_WHAT YOU WILL DO_. Set down the entries below once more, precisely as they stand.

_RECORDED INFORMATION_.
* * *
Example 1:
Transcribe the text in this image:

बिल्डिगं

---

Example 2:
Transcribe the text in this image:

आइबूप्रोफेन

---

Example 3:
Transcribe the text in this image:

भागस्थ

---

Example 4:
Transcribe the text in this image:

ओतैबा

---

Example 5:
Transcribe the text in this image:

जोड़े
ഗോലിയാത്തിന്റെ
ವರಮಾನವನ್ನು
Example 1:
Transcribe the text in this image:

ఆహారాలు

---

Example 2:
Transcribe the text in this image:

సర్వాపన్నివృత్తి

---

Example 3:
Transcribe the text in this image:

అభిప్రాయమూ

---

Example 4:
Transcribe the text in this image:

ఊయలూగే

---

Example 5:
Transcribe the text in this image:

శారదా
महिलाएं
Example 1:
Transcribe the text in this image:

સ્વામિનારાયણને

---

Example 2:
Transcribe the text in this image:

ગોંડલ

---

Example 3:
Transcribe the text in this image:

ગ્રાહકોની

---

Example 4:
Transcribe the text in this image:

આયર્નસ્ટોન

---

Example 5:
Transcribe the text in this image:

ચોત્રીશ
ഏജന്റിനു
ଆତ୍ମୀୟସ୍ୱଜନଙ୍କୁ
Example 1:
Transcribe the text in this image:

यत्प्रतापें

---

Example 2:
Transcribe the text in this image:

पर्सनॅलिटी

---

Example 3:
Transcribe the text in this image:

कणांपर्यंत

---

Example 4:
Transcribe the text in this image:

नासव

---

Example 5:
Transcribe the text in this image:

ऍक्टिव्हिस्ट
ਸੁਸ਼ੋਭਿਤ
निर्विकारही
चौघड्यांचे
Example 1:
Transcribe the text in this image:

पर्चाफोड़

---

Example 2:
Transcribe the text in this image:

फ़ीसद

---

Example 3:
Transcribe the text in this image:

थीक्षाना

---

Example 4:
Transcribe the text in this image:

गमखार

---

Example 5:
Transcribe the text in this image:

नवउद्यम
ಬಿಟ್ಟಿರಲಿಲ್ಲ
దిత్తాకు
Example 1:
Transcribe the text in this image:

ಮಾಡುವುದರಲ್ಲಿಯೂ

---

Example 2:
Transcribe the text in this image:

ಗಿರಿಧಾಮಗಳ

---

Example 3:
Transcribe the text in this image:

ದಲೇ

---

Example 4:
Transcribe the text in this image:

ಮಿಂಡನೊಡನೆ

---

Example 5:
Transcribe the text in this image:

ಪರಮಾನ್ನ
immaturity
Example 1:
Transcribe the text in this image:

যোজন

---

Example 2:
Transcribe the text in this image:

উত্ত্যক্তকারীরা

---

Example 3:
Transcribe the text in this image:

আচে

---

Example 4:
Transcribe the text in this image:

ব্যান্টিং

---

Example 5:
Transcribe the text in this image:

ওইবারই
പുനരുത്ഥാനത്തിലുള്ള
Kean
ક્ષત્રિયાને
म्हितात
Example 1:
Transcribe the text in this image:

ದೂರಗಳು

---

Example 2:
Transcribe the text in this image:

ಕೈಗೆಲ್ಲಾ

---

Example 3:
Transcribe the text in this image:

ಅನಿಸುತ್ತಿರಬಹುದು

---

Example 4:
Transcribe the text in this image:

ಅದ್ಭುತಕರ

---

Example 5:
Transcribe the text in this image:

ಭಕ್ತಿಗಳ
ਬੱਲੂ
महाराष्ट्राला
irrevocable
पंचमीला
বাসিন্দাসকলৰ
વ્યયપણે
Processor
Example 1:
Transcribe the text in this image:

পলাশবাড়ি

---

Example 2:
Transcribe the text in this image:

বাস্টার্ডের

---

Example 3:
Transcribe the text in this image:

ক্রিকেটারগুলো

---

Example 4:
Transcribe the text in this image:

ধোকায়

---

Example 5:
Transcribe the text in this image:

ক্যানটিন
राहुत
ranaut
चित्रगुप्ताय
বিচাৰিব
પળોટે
* * *
_TASK SOLUTION_.
Example 1:
Transcribe the text in this image:

बिल्डिगं

---

Example 2:
Transcribe the text in this image:

आइबूप्रोफेन

---

Example 3:
Transcribe the text in this image:

भागस्थ

---

Example 4:
Transcribe the text in this image:

ओतैबा

---

Example 5:
Transcribe the text in this image:

जोड़े
ഗോലിയാത്തിന്റെ
ವರಮಾನವನ್ನು
Example 1:
Transcribe the text in this image:

ఆహారాలు

---

Example 2:
Transcribe the text in this image:

సర్వాపన్నివృత్తి

---

Example 3:
Transcribe the text in this image:

అభిప్రాయమూ

---

Example 4:
Transcribe the text in this image:

ఊయలూగే

---

Example 5:
Transcribe the text in this image:

శారదా
महिलाएं
Example 1:
Transcribe the text in this image:

સ્વામિનારાયણને

---

Example 2:
Transcribe the text in this image:

ગોંડલ

---

Example 3:
Transcribe the text in this image:

ગ્રાહકોની

---

Example 4:
Transcribe the text in this image:

આયર્નસ્ટોન

---

Example 5:
Transcribe the text in this image:

ચોત્રીશ
ഏജന്റിനു
ଆତ୍ମୀୟସ୍ୱଜନଙ୍କୁ
Example 1:
Transcribe the text in this image:

यत्प्रतापें

---

Example 2:
Transcribe the text in this image:

पर्सनॅलिटी

---

Example 3:
Transcribe the text in this image:

कणांपर्यंत

---

Example 4:
Transcribe the text in this image:

नासव

---

Example 5:
Transcribe the text in this image:

ऍक्टिव्हिस्ट
ਸੁਸ਼ੋਭਿਤ
निर्विकारही
चौघड्यांचे
Example 1:
Transcribe the text in this image:

पर्चाफोड़

---

Example 2:
Transcribe the text in this image:

फ़ीसद

---

Example 3:
Transcribe the text in this image:

थीक्षाना

---

Example 4:
Transcribe the text in this image:

गमखार

---

Example 5:
Transcribe the text in this image:

नवउद्यम
ಬಿಟ್ಟಿರಲಿಲ್ಲ
దిత్తాకు
Example 1:
Transcribe the text in this image:

ಮಾಡುವುದರಲ್ಲಿಯೂ

---

Example 2:
Transcribe the text in this image:

ಗಿರಿಧಾಮಗಳ

---

Example 3:
Transcribe the text in this image:

ದಲೇ

---

Example 4:
Transcribe the text in this image:

ಮಿಂಡನೊಡನೆ

---

Example 5:
Transcribe the text in this image:

ಪರಮಾನ್ನ
immaturity
Example 1:
Transcribe the text in this image:

যোজন

---

Example 2:
Transcribe the text in this image:

উত্ত্যক্তকারীরা

---

Example 3:
Transcribe the text in this image:

আচে

---

Example 4:
Transcribe the text in this image:

ব্যান্টিং

---

Example 5:
Transcribe the text in this image:

ওইবারই
പുനരുത്ഥാനത്തിലുള്ള
Kean
ક્ષત્રિયાને
म्हितात
Example 1:
Transcribe the text in this image:

ದೂರಗಳು

---

Example 2:
Transcribe the text in this image:

ಕೈಗೆಲ್ಲಾ

---

Example 3:
Transcribe the text in this image:

ಅನಿಸುತ್ತಿರಬಹುದು

---

Example 4:
Transcribe the text in this image:

ಅದ್ಭುತಕರ

---

Example 5:
Transcribe the text in this image:

ಭಕ್ತಿಗಳ
ਬੱਲੂ
महाराष्ट्राला
irrevocable
पंचमीला
বাসিন্দাসকলৰ
વ્યયપણે
Processor
Example 1:
Transcribe the text in this image:

পলাশবাড়ি

---

Example 2:
Transcribe the text in this image:

বাস্টার্ডের

---

Example 3:
Transcribe the text in this image:

ক্রিকেটারগুলো

---

Example 4:
Transcribe the text in this image:

ধোকায়

---

Example 5:
Transcribe the text in this image:

ক্যানটিন
राहुत
ranaut
चित्रगुप्ताय
বিচাৰিব
પળોટે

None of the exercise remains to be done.